Fragment dokumentu.
==*==

World Rally Experimental

WRX, wyodrębniony w 2014 roku z linii Subaru Imprezy kontynuuje nazewnicze zwyczaje  japońskiej motoryzacji. Przykładem jest Toyota Supra, która niegdyś była najwyższą wersją modelu Celica, by później stać się osobnym modelem. Nawet w Europie tego typu zabiegi są na porządku dziennym – mowa o samodzielnej marce Cupra, która niegdyś oznaczała najmocniejsze Seaty. 

Subaru WRX różni się od Imprezy nie tylko zderzakami i silnikiem. Nawet przednie lampy są bowiem całkiem inne (pochodzą z modelu Levorg). Zmiany zachodzą również pod maską – legendarne silniki serii EJ występują jedynie w WRX STI, a w bazowych modelach WRX montowany jest nowy silnik serii FA (FA20F). Może pochwalić się on wtryskiem bezpośrednim oraz systemem turbosprężarek twin-scroll. Pomimo podobnej mocy, obydwa motory charakteryzują się innym rozwijaniem momentu obrotowego: Nowy FA maksymalny moment osiąga już przy 2 tysiącach obrotów na minutę, a dotychczasowy EJ – dopiero przy 4 tysiącach.

==*==

Dostarczone informacje.

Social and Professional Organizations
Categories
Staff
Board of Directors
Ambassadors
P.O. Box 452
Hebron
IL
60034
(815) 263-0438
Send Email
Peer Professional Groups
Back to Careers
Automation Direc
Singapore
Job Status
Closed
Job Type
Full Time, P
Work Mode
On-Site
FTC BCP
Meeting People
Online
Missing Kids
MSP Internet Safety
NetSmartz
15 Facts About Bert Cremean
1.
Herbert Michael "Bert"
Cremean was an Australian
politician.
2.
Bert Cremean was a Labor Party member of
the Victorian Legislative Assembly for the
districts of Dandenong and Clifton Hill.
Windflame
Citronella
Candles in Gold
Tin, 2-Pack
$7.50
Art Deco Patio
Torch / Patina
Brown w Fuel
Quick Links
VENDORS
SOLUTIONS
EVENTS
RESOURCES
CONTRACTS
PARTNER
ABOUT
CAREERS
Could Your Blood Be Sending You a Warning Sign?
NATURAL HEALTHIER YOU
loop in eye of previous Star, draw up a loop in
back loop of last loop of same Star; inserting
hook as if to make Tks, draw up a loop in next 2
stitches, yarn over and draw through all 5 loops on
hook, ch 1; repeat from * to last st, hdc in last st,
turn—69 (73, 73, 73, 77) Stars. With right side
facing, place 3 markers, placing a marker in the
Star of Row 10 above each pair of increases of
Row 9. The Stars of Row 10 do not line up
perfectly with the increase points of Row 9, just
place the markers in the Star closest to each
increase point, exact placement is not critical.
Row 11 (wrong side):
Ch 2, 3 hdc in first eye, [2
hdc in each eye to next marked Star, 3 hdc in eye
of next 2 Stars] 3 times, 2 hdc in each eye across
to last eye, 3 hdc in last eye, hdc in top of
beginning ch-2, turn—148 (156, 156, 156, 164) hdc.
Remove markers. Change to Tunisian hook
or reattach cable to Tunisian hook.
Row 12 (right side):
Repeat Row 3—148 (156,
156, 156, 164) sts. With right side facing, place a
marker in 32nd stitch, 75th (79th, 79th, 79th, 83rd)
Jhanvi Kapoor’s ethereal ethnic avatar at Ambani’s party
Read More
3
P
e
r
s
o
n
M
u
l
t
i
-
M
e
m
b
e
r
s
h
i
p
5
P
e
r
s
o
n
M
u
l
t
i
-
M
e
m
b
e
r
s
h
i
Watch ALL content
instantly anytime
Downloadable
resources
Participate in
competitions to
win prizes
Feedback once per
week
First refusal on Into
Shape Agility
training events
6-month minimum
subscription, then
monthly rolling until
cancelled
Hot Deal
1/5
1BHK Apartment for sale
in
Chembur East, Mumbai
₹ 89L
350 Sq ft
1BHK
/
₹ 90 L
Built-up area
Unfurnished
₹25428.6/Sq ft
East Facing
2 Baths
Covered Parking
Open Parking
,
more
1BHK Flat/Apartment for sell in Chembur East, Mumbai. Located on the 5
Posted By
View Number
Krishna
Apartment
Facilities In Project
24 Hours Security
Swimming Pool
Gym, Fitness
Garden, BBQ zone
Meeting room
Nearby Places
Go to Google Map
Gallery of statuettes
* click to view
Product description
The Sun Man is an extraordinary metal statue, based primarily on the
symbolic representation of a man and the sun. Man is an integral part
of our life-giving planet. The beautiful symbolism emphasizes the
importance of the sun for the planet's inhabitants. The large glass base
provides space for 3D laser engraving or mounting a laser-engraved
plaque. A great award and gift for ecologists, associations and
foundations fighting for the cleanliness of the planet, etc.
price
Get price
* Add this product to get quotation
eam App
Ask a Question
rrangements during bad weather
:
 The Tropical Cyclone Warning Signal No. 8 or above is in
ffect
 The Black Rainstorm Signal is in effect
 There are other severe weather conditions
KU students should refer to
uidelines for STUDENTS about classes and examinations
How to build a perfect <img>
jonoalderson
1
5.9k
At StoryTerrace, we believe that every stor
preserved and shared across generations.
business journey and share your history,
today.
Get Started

==*==

Części ćwiczenia.
A - Przepisz wiernie część fragmentu o Subaru WRX: zacznij od słów „Subaru WRX różni się” i skończ na słowach „przy 4 tysiącach.”.
B - Odpowiedz na podstawie fragmentu o Subaru WRX:
(i) W którym roku WRX wyodrębniono z linii Subaru Imprezy?
(ii) Z jakiego modelu pochodzą przednie lampy WRX?
(iii) Przy ilu obrotach na minutę nowy silnik FA osiąga maksymalny moment obrotowy?

Oczekiwane wyniki.
A -
Subaru WRX różni się od Imprezy nie tylko zderzakami i silnikiem. Nawet przednie lampy są bowiem całkiem inne (pochodzą z modelu Levorg). Zmiany zachodzą również pod maską – legendarne silniki serii EJ występują jedynie w WRX STI, a w bazowych modelach WRX montowany jest nowy silnik serii FA (FA20F). Może pochwalić się on wtryskiem bezpośrednim oraz systemem turbosprężarek twin-scroll. Pomimo podobnej mocy, obydwa motory charakteryzują się innym rozwijaniem momentu obrotowego: Nowy FA maksymalny moment osiąga już przy 2 tysiącach obrotów na minutę, a dotychczasowy EJ – dopiero przy 4 tysiącach.

B -
(i) W 2014 roku.
(ii) Z modelu Levorg.
(iii) Przy 2 tysiącach obrotów na minutę.